A artista dos rostos
Maquiadora mais famosa e influente do mundo, a inglesa Pat McGrath é a força por trás da adesão das mulheres ao bocão vermelho e ao brilho da purpurina
Quando a modelo Naomi Campbell atravessou o tapete vermelho no último Video Music Awards, a premiação da MTV americana, os olhares e suspiros não foram para o vestido, um discreto longo branco, nem para o cabelo, solto e sem adereços. O que hipnotizou a plateia foi a boca vermelha e cintilante de glitter ostentada pela top. Obra de Pat McGrath, a maquiadora — ops, make up artist — inglesa que está para o mundo da beleza como Neymar agora está para o do futebol: no centro de tudo. Pat trilha essa estrada há trinta anos, executando sua mágica no rosto de modelos em passarelas, editoriais de moda e campanhas publicitárias. Nos últimos tempos, ela tornou-se imprescindível: assina atualmente a maquiagem de mais de sessenta desfiles por ano, aí incluídos os da Prada, Givenchy, Versace e Dolce&Gabbana. Também dá consultorias, tem um contrato com a Procter & Gamble e acaba de ser alçada a editora contribuinte da Vogue inglesa. Nas horas vagas, lança produtos próprios, sob a marca Pat McGrath Labs. O último, uma linha de batons anunciada em seu Instagram (1,5 milhão de seguidores) em meados de junho, acabou em duas semanas e um novo lote acaba de chegar às lojas.
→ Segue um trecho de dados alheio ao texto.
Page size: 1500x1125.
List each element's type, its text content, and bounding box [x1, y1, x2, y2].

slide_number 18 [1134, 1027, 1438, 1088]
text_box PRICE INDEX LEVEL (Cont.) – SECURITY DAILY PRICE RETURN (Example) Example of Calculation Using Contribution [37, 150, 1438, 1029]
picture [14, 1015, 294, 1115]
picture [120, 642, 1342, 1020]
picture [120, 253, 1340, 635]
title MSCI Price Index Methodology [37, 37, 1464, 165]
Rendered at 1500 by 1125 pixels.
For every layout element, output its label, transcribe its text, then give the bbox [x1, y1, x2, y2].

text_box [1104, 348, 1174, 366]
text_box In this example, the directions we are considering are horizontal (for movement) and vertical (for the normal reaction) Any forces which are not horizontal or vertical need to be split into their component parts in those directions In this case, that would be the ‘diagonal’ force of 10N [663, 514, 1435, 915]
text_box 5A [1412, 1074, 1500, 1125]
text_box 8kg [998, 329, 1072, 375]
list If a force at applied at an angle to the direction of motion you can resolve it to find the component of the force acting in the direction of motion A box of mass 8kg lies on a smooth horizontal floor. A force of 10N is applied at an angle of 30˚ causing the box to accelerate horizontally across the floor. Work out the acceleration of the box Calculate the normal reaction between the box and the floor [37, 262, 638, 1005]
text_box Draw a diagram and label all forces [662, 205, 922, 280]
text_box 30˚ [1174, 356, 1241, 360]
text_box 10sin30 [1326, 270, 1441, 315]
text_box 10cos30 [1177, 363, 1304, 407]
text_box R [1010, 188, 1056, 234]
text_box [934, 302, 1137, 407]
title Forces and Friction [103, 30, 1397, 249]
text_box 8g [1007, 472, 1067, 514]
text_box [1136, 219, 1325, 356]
“Pat é ‘o cara’ da maquiagem”, derrete-se o maquiador brasileiro Fernando Torquatto. “Ela sabe transportar a dramaticidade da passarela, como o brilho da purpurina e os olhos desenhados, para as mulheres comuns. Hoje, faço até noivas com glitter”, diz Torquatto. A transposição se dá inteiramente nas redes sociais, em que ela circula com desenvoltura, fazendo comentários, postando vídeos (em um deles, ensina como aplicar o glitter sobre batom vermelho nos lábios irretocáveis da modelo Taylor Hill) e lançando seus produtos, cerca de quatro por ano. As edições são limitadas, o preço médio é de 40 dólares para cada item do kit, acomodado em embalagem de paetês, as vendas são feitas on-line e em lojas selecionadas e, invariavelmente, o estoque se esgota em pouquíssimo tempo.
Embora seja famosa pela capacidade de dar à pele uma aparência de frescor natural, a maquiagem de Pat não tem nada de discreta. Os olhos são riscados em preto e realçados por roxo, rosa, dourado. A boca explode em púrpura e vermelho-sangue, em tons “úmidos”. “Eu não me sinto bem fazendo o que todo mundo faz. Fujo da maquiagem chata”, diz ela. Até quando a produção é simples o brilho comparece, como na lantejoula cortada ao meio e aplicada nos cílios de Gisele Bündchen. Gisele é amiga de mandar mensagem agradecendo “por ter me deixado linda, como sempre”, da mesma forma que modelos, estilistas e artistas com quem a inglesa trabalha. Pat, que já recebeu uma honraria da rainha Elizabeth, que foi homenageada pela mais importante associação de moda de Nova York, que é chamada de gênio por Stella McCartney e de “Velázquez do mundo da beleza” em um texto mais exaltado, é universalmente descrita como pessoa simples e calorosa.
Aos 47 anos, sempre de preto, faixa no cabelo e, sim, maquiagem discretíssima, ela nunca se casou. Diz que sua condição de “viciada em moda” é influência da mãe, Jean, costureira jamaicana devotada em igual medida à religião (Testemunhas de Jeová) e ao mundo da beleza, do qual reclamava sempre da falta de produtos para negras. Daí vem sua especialidade: trabalhar com esse tom de pele. Pelas últimas contas, ganha 40 000 dólares em um desfile de grife poderosa e diária de 10 000 dólares em campanha publicitária. Mora em Nova York, mas está sempre para lá e para cá, com suas dezenas de malas de produtos. Tem muitos assistentes, porém faz questão de finalizar, uma a uma, a maquiagem das modelos, usando as pontas dos dedos, que, juram elas, são mais quentes do que as dos comuns mortais. “Acho que esse é meu segredo”, brinca, enquanto continua imperando sobre sua legião de seguidores — inclusive no Brasil, o terceiro maior consumidor de cosméticos do mundo. Ave, Pat.